手作りハンバーグは、こねて成型するのに時間がかかることから、オペレーション上、断念している店舗もあるが、このパターンだと簡単に仕上げることができる。

産地が多くなると、原材料表示を多く記載しなければならないため、国産や米国産など、産地を統一することがお勧めである。

業務用のハンバーグミックスであれば、一括表示はシール対応可能であると想定されるため、簡単に商品化することができる。

スプリングバーベキュー

いよいよアウトドア、バーベキューのシーズンがやってきた。

新型コロナウイルスの影響もあって、アウトドアグッズ、ギアが売れたことで、バーベキュー人口が一気に増加した印象がある。キャンプ施設は軒並み予約困難な状況となったが、現状は一時の過剰な反応はなくなった。

しかし、新型コロナウイルス前に比べると、キャンパーが増加していると思われ、しかも日本全国にいることは間違いない。実はアウトドアでキャンプが快適に楽しめるのは春と秋といわれている。

真夏は気温が高く、冬はあまりの寒さに防寒のキャンプグッズを持ち込む必要があるため、3月から梅雨が始まるまでの3カ月程度が、キャンプ需要が高まる期間と捉えるとよい。

そこに合わせて、アウトドアメニューの展開をしっかりと品揃えしていく。

米国産牛ザブトン(カタロース)厚切りステーキ用 498円/100g当たり

厚切りカットの米国産チャックテールフラップを2cm厚のステーキカットで商品化し、アウトドアの豪快バーベキュー、家庭での夕食需要として展開する。

どちらのシーン提案でも、平日よりも週末や祝日が売りやすい。

アウトドアでは粗目のハーブ入り岩塩、インドアの夕食提案ではいま人気のニンニクが効いたステーキソースを関連販売する。

商品化で注意すべき点は、骨肌と太い筋が残っているとリピートにつながらないという点。トリミングは比較的簡単な部位であるが、除去することを忘れないようにすること。

トレーは、アウトドア主体の売場づくりをする場合、銀色トレーに盛り付けると雰囲気が出るが、実際はノントレーの方が実用的である。

夕食需要が主体の店舗では、黒赤トレーなど夕食でも少しぜいたく感が出るようなトレーを選択するとよい。

国産豚スペアリブ味付け焼肉用 198円/100g当たり

バーベキュー需要商品でポイントとなる骨付き肉を定番で品揃えしていく。

味なしの商品に加えて、塩だれ、スパイス、照り焼きなど品揃えをしていくと、食欲をそそられる商品へと変化する。家庭でも出現頻度が高くなってきている骨付き肉を強化するとよい。

商品化のポイントとしては、スペアリブの原木の形状が三角形で、長い骨から短い骨までを使いこなすということである。

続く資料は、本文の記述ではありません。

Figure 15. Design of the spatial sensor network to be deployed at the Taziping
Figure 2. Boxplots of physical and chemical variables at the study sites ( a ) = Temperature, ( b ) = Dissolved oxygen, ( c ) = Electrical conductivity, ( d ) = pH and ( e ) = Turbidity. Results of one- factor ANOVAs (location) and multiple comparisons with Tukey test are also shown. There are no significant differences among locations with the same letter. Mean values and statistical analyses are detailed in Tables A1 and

原木販売でカットをしない場合は、特段問題がないが、骨を1本1本カットする場合は、同じ長さの骨を、1パックに入れていくことが重要になる。

なたが店舗にない場合は、骨を半分にカットすることが難しいため、長い骨のスペアリブと短い骨のスペアリブができる。

それぞれ、長いものは長いもの(短いものは短いもの)で集めて商品化することで、商品が奇麗に見えるだけでなく、調理する際も加熱時間のばらつきがなくなるので、混在させないことがポイントとなる。

スペアリブやバックリブは店舗によって品揃え具合が全く異なる。競合調査をすると分かるとおり、品揃えしている店舗は3フェースしっかりと売場を確保しているが、強化していない店舗は、そもそも品揃えしていないか、品揃えしていても数パックを1フェースで品揃えしている程度である。

しっかりと売場で展開すると売れる商品であるが、売れるか分からないから(いままで売ったことがない、売った実績がないからなど)、少量で展開してみるというスタンスの店が、ロスを怖がるあまり、チャンスロスを起こしていることが多い。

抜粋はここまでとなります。